La lutte intellectuelle de l’humanité
Dans les idées exprimées aux échecs, et leur développement,
nous avons une représentation de la lutte intellectuelle de l’humanité.
Richard Réti
Pour Jacques Bernard, il existe un « lien entre les transformations du jeu d’échecs et les évolutions sociales au sens large, entre l’apparition de nouvelles théories échiquéennes et l’évolution de la structure de pensée des contemporains de ces transformations. Il apparaît possible de soutenir la thèse, peut-être paradoxale, en tout cas surprenante, selon laquelle la stratégie du jeu, dans son aspect le plus technique, est d’ordre essentiellement social ou plutôt, pour respecter le lien de causalité, que les évolutions et les nouveautés dans des ordres aussi divers que la politique, la philosophie, la littérature, la peinture, la musique, ont des répercussions sur les nouvelles stratégies imaginées, en leur temps, par les grands champions d’échecs.¹ »
La thèse de Jacques Bernard trouve son écho dans l’histoire des échecs :
- au Moyen Âge, l’échiquier était vu comme une représentation symbolique de la société, chaque pièce représentant une classe sociale ou une fonction. Les règles et les dynamiques du jeu reflétaient les structures hiérarchiques et les rôles sociaux de l’époque ;
- les changements dans les règles du jeu, comme l’augmentation de la mobilité des pièces, notamment de la Dame, correspondent à des périodes de transformation sociale et culturelle. L’émergence de grandes reines influentes politiquement a trouvé son écho dans l’importance accrue de la Dame sur l’échiquier ;
- les pions sont l’âme des échecs énonce Philidore en plein Siècle des Lumières, quand émergent les idées nouvelles qui aboutiront à la révolution, valorisant les éléments modestes du jeu, tout comme les idées révolutionnaires commençaient à valoriser les classes populaires ;
- au milieu du XIXe siècle, le jeu était souvent marqué par des sacrifices spectaculaires et des attaques audacieuses, reflétant les valeurs romantiques de l’époque, qui privilégiaient l’émotion et l’individualité ;
- sous l’influence soviétique, le jeu d’échecs fut traité comme une science. La formation rigoureuse et l’analyse systématique sont devenues la norme, reflétant l’accent mis par l’État sur la rationalité, la discipline et la collectivité ;
- aujourd’hui, avec l’avènement de l’intelligence artificielle et des ordinateurs, les stratégies d’échecs ont évolué pour inclure des analyses profondes basées sur des algorithmes complexes, reflétant l’importance croissante de la technologie et des données dans notre société.

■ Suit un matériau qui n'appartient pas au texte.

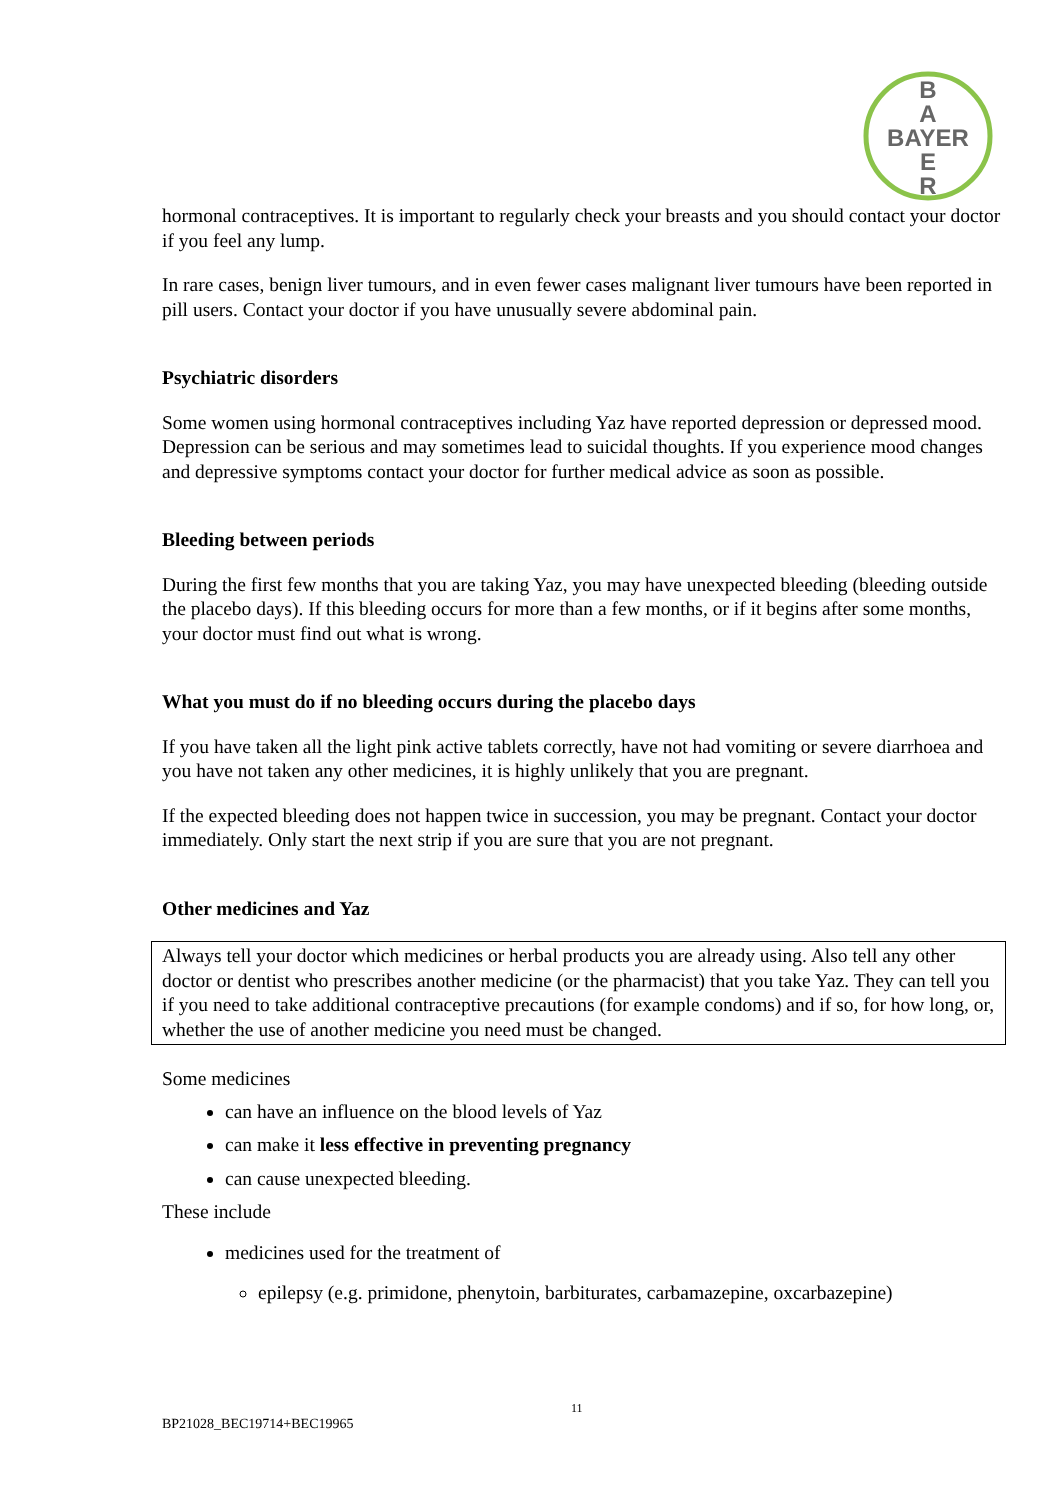B
A
BAYER
E
R
hormonal contraceptives. It is important to regularly check your breasts and you should contact your doctor if you feel any lump.
In rare cases, benign liver tumours, and in even fewer cases malignant liver tumours have been reported in pill users. Contact your doctor if you have unusually severe abdominal pain.
Psychiatric disorders
Some women using hormonal contraceptives including Yaz have reported depression or depressed mood. Depression can be serious and may sometimes lead to suicidal thoughts. If you experience mood changes and depressive symptoms contact your doctor for further medical advice as soon as possible.
Bleeding between periods
During the first few months that you are taking Yaz, you may have unexpected bleeding (bleeding outside the placebo days). If this bleeding occurs for more than a few months, or if it begins after some months, your doctor must find out what is wrong.
What you must do if no bleeding occurs during the placebo days
If you have taken all the light pink active tablets correctly, have not had vomiting or severe diarrhoea and you have not taken any other medicines, it is highly unlikely that you are pregnant.
If the expected bleeding does not happen twice in succession, you may be pregnant. Contact your doctor immediately. Only start the next strip if you are sure that you are not pregnant.
Other medicines and Yaz
Always tell your doctor which medicines or herbal products you are already using. Also tell any other doctor or dentist who prescribes another medicine (or the pharmacist) that you take Yaz. They can tell you if you need to take additional contraceptive precautions (for example condoms) and if so, for how long, or, whether the use of another medicine you need must be changed.
Some medicines
can have an influence on the blood levels of Yaz
can make it less effective in preventing pregnancy
can cause unexpected bleeding.
These include
medicines used for the treatment of
epilepsy (e.g. primidone, phenytoin, barbiturates, carbamazepine, oxcarbazepine)
11
BP21028_BEC19714+BEC19965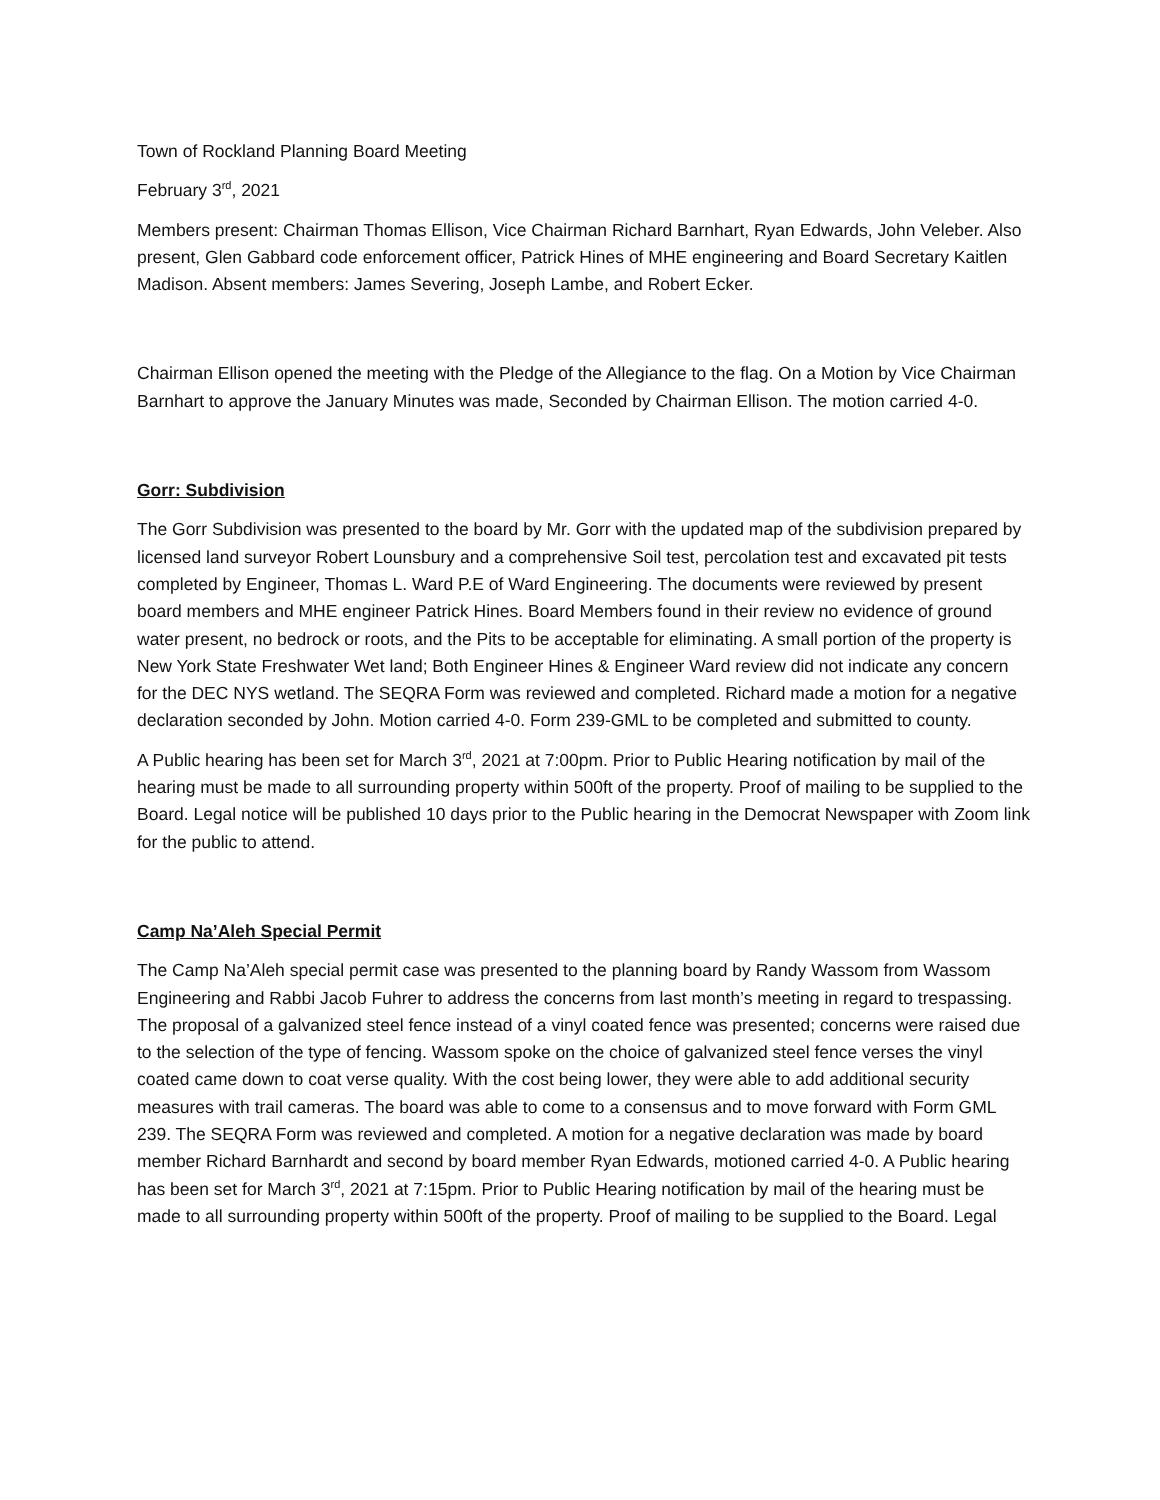Town of Rockland Planning Board Meeting
February 3<sup>rd</sup>, 2021
Members present: Chairman Thomas Ellison, Vice Chairman Richard Barnhart, Ryan Edwards, John Veleber. Also present, Glen Gabbard code enforcement officer, Patrick Hines of MHE engineering and Board Secretary Kaitlen Madison. Absent members: James Severing, Joseph Lambe, and Robert Ecker.
Chairman Ellison opened the meeting with the Pledge of the Allegiance to the flag. On a Motion by Vice Chairman Barnhart to approve the January Minutes was made, Seconded by Chairman Ellison. The motion carried 4-0.
Gorr: Subdivision
The Gorr Subdivision was presented to the board by Mr. Gorr with the updated map of the subdivision prepared by licensed land surveyor Robert Lounsbury and a comprehensive Soil test, percolation test and excavated pit tests completed by Engineer, Thomas L. Ward P.E of Ward Engineering. The documents were reviewed by present board members and MHE engineer Patrick Hines. Board Members found in their review no evidence of ground water present, no bedrock or roots, and the Pits to be acceptable for eliminating. A small portion of the property is New York State Freshwater Wet land; Both Engineer Hines & Engineer Ward review did not indicate any concern for the DEC NYS wetland. The SEQRA Form was reviewed and completed. Richard made a motion for a negative declaration seconded by John. Motion carried 4-0. Form 239-GML to be completed and submitted to county.
A Public hearing has been set for March 3<sup>rd</sup>, 2021 at 7:00pm. Prior to Public Hearing notification by mail of the hearing must be made to all surrounding property within 500ft of the property. Proof of mailing to be supplied to the Board. Legal notice will be published 10 days prior to the Public hearing in the Democrat Newspaper with Zoom link for the public to attend.
Camp Na’Aleh Special Permit
The Camp Na’Aleh special permit case was presented to the planning board by Randy Wassom from Wassom Engineering and Rabbi Jacob Fuhrer to address the concerns from last month’s meeting in regard to trespassing. The proposal of a galvanized steel fence instead of a vinyl coated fence was presented; concerns were raised due to the selection of the type of fencing. Wassom spoke on the choice of galvanized steel fence verses the vinyl coated came down to coat verse quality. With the cost being lower, they were able to add additional security measures with trail cameras. The board was able to come to a consensus and to move forward with Form GML 239. The SEQRA Form was reviewed and completed. A motion for a negative declaration was made by board member Richard Barnhardt and second by board member Ryan Edwards, motioned carried 4-0. A Public hearing has been set for March 3<sup>rd</sup>, 2021 at 7:15pm. Prior to Public Hearing notification by mail of the hearing must be made to all surrounding property within 500ft of the property. Proof of mailing to be supplied to the Board. Legal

Ainsi, chaque époque avec ses transformations sociales, culturelles et technologiques a laissé son empreinte sur l’évolution du jeu, soutenant la thèse de Jacques Bernard sur le lien entre les nouvelles théories échiquéennes et les évolutions de la pensée contemporaine.
¹ Jacques Bernard, Socio-anthropologie des joueurs d’Échecs (Paris, L’Harmattan, 2005).